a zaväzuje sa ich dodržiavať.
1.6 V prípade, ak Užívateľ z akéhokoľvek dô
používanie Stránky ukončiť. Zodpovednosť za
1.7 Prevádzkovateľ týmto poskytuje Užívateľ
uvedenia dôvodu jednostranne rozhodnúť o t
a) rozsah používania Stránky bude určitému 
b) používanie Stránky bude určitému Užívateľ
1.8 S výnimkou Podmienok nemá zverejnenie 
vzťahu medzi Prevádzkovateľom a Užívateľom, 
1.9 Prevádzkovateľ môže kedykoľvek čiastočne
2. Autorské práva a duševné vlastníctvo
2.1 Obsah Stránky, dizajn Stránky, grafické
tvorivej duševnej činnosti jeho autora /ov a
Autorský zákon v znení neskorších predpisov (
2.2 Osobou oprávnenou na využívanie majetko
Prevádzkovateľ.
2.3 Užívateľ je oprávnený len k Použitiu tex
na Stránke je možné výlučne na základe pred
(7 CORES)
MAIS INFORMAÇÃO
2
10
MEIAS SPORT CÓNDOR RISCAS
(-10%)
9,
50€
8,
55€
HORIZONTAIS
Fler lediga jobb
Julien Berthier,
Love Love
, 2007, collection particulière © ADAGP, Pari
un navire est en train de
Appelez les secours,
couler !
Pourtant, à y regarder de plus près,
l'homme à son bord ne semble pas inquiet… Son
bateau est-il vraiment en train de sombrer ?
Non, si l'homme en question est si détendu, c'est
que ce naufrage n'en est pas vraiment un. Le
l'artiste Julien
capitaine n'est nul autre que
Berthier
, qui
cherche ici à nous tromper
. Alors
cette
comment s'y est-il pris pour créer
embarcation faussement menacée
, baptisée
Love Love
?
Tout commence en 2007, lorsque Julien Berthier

▬▬▬▬▬▬▬▬▬▬

### Opdracht
Schrijf de regels van alle vermeldingen hierboven letterlijk over.

### Uitgewerkte opdracht
a zaväzuje sa ich dodržiavať.
1.6 V prípade, ak Užívateľ z akéhokoľvek dô
používanie Stránky ukončiť. Zodpovednosť za
1.7 Prevádzkovateľ týmto poskytuje Užívateľ
uvedenia dôvodu jednostranne rozhodnúť o t
a) rozsah používania Stránky bude určitému 
b) používanie Stránky bude určitému Užívateľ
1.8 S výnimkou Podmienok nemá zverejnenie 
vzťahu medzi Prevádzkovateľom a Užívateľom, 
1.9 Prevádzkovateľ môže kedykoľvek čiastočne
2. Autorské práva a duševné vlastníctvo
2.1 Obsah Stránky, dizajn Stránky, grafické
tvorivej duševnej činnosti jeho autora /ov a
Autorský zákon v znení neskorších predpisov (
2.2 Osobou oprávnenou na využívanie majetko
Prevádzkovateľ.
2.3 Užívateľ je oprávnený len k Použitiu tex
na Stránke je možné výlučne na základe pred
(7 CORES)
MAIS INFORMAÇÃO
2
10
MEIAS SPORT CÓNDOR RISCAS
(-10%)
9,
50€
8,
55€
HORIZONTAIS
Fler lediga jobb
Julien Berthier,
Love Love
, 2007, collection particulière © ADAGP, Pari
un navire est en train de
Appelez les secours,
couler !
Pourtant, à y regarder de plus près,
l'homme à son bord ne semble pas inquiet… Son
bateau est-il vraiment en train de sombrer ?
Non, si l'homme en question est si détendu, c'est
que ce naufrage n'en est pas vraiment un. Le
l'artiste Julien
capitaine n'est nul autre que
Berthier
, qui
cherche ici à nous tromper
. Alors
cette
comment s'y est-il pris pour créer
embarcation faussement menacée
, baptisée
Love Love
?
Tout commence en 2007, lorsque Julien Berthier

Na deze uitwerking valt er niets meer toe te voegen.